I’ve realised that it’s completely normal to feel hurt. It’s okay. But as Christians, we shouldn’t dwell in it for too long because it’s never about what we’re going through, but what Jesus went through to make us new again.

The enemy is out to misrepresent truth so that some men don’t run to it and find freedom. But we can love and find freedom because we know who God is. We shouldn’t live by our own feelings, but instead by faith and truth.

Things at home are still messy, and my parents and brother are still very far away from God. But I count myself as blessed because I got to know God.

I’ve come to recognise that even though my earthly father failed me and didn’t provide me with the love I so desired, my Heavenly Father always has and always will. His love is sufficient for me.
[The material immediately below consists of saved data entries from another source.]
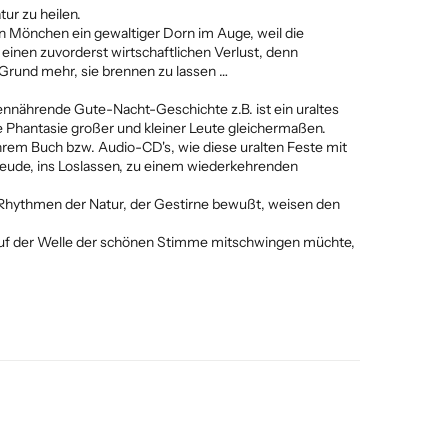
ur zu heilen.
n Mönchen ein gewaltiger Dorn im Auge, weil die
inen zuvorderst wirtschaftlichen Verlust, denn
 Grund mehr, sie brennen zu lassen …
lennährende Gute-Nacht-Geschichte z.B. ist ein uraltes
e Phantasie großer und kleiner Leute gleichermaßen.
ihrem Buch bzw. Audio-CD's, wie diese uralten Feste mit
reude, ins Loslassen, zu einem wiederkehrenden
e Rhythmen der Natur, der Gestirne bewußt, weisen den
d auf der Welle der schönen Stimme mitschwingen müchte,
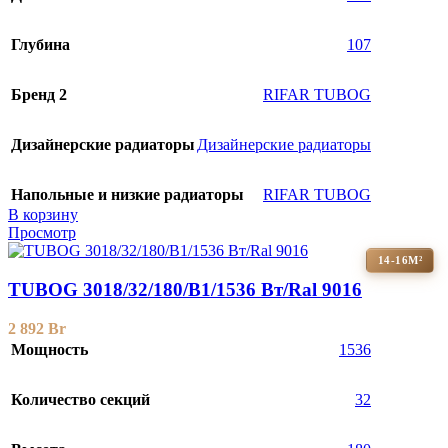
Глубина
107
Бренд 2
RIFAR TUBOG
Дизайнерские радиаторы
Дизайнерские радиаторы
Напольные и низкие радиаторы
RIFAR TUBOG
В корзину
Просмотр
14-16М²
TUBOG 3018/32/180/B1/1536 Вт/Ral 9016
2 892
Br
Мощность
1536
Количество секций
32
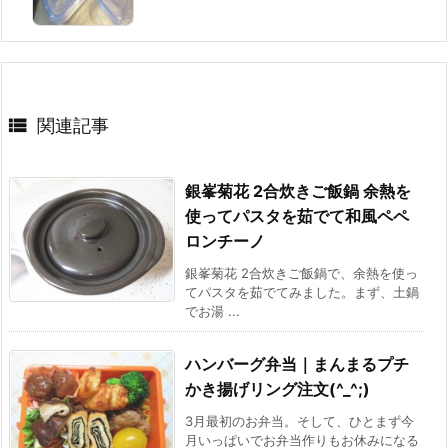

関連記事
銀峯菊花 2合炊きご飯鍋 余熱を
使ってパスタを茹でて和風ペペ
ロンチーノ
銀峯菊花 2合炊きご飯鍋で、余熱を使っ
てパスタを茹でてみました。まず、土鍋
でお湯 ...
ハンバーグ弁当｜まんまるプチ
かき揚げリング注文(^_^;)
3月最初のお弁当。そして、ひとまず今
月いっぱいでお弁当作りもお休みになる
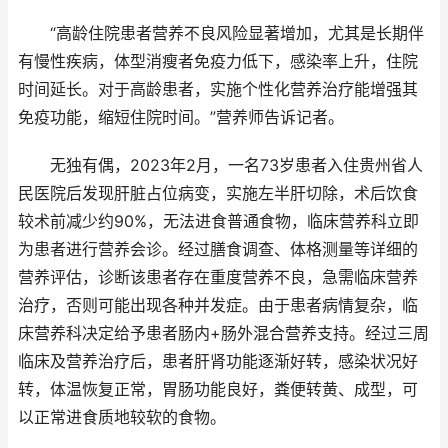
“高龄住院患者营养不良风险显著增加，尤其是长期伴
有慢性疾病，体型消瘦者免疫力低下，感染率上升，住院
时间延长。对于高龄患者，实施个性化营养治疗能增强其
免疫功能，缩短住院时间。”营养师告诉记者。
无独有偶，2023年2月，一名73岁患者入住贵州省人
民医院后发现肝脏占位病变，实施左半肝切除，术后饮食
较术前减少约90%，无法进食普通食物，临床营养科立即
为患者进行营养会诊。经过膳食调查、体格测量等详细的
营养评估，诊断该患者存在重度营养不良，急需临床营养
治疗，否则可能出现各种并发症。由于患者病情复杂，临
床营养科决定给予患者肠内+肠外混合营养支持。经过三周
临床及营养治疗后，患者肝肾功能逐渐好转，感染状况好
转，体温恢复正常，胃肠功能良好，粪便转黄、成型，可
以正常进食质地较软的食物。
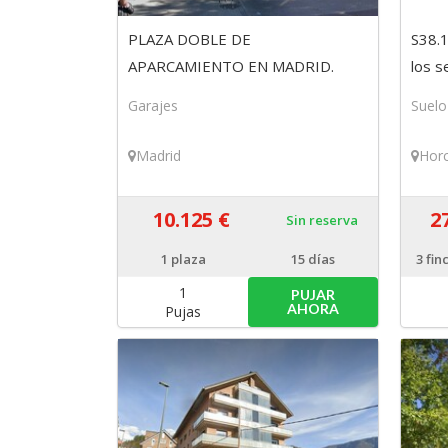
PLAZA DOBLE DE
S38.1
APARCAMIENTO EN MADRID.
los s
Finca 248/13
(Guad
Garajes
Suelo
Madrid
Hor
10.125 €
2
Sin reserva
1
plaza
15 días
3
fin
1
PUJAR
AHORA
Pujas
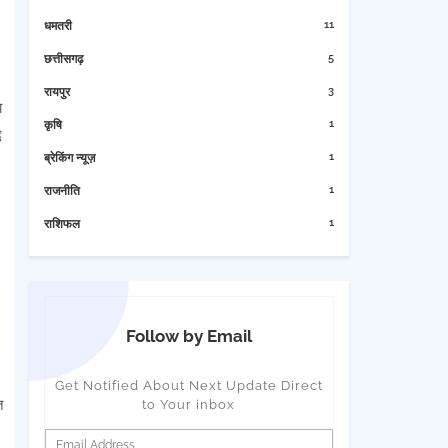
11
धमतरी
5
छत्तीसगढ़
3
रायपुर
ा
1
कृषि
ध
1
ब्रेकिंग न्यूज़
1
राजनीति
1
राशिफल
Follow by Email
Get Notified About Next Update Direct
त
to Your inbox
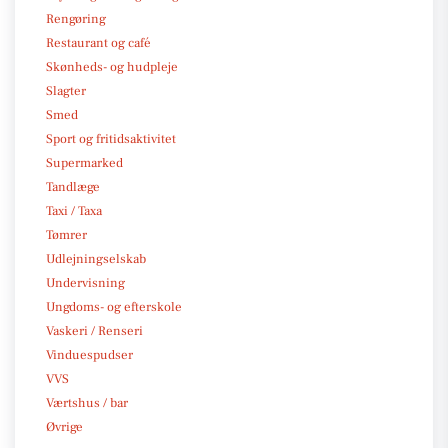
Rengøring
Restaurant og café
Skønheds- og hudpleje
Slagter
Smed
Sport og fritidsaktivitet
Supermarked
Tandlæge
Taxi / Taxa
Tømrer
Udlejningselskab
Undervisning
Ungdoms- og efterskole
Vaskeri / Renseri
Vinduespudser
VVS
Værtshus / bar
Øvrige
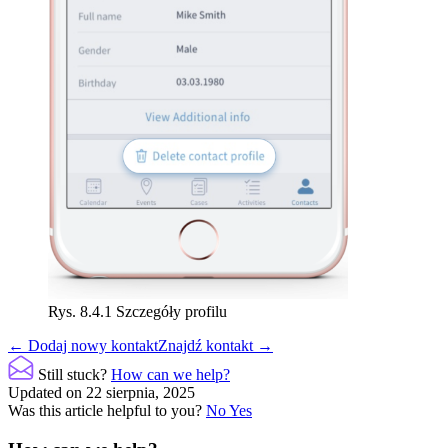
Rys. 8.4.1 Szczegóły profilu
Doc
← Dodaj nowy kontakt
Znajdź kontakt →
navigation
Still stuck?
How can we help?
Updated on 22 sierpnia, 2025
Was this article helpful to you?
No
Yes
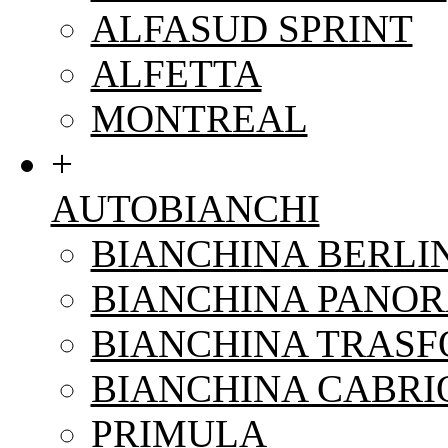
ALFASUD SPRINT
ALFETTA
MONTREAL
+
AUTOBIANCHI
BIANCHINA BERLI
BIANCHINA PANO
BIANCHINA TRAS
BIANCHINA CABRI
PRIMULA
Though it took me a few more years in my walk with God to truly understand it, I’m glad that God never once stopped pursuing me and sending different people to remind me that I am worthy of His love.

My past doesn’t define who I am today, and neither does yours. True security and identity can only be found through Jesus.

Our innocence may have been violated along the way as we were growing up, and things that used to consume us may come back to haunt us. But rest assured and be rooted in who you are and how God sees you.

Because of God’s grace in my life, I’ve learnt to forgive my parents, the boys who broke my heart and even that relative who sexually abused me.

To fellow believers, don’t let the passing pleasure of sin be the thing that excites you in your life because it will not produce lasting fruits in the long run. In the midst of temptations, learn to surrender fully. It will be a tough fight, but God has already won the battle for us.

To fellow sisters who are struggling in the area of relationships, don’t ever let your heart be put on sale. You are a precious daughter, bought and redeemed with the price that Jesus paid with His life on the Cross.


The author’s name has been changed for confidentiality. Photos are for illustration purposes only.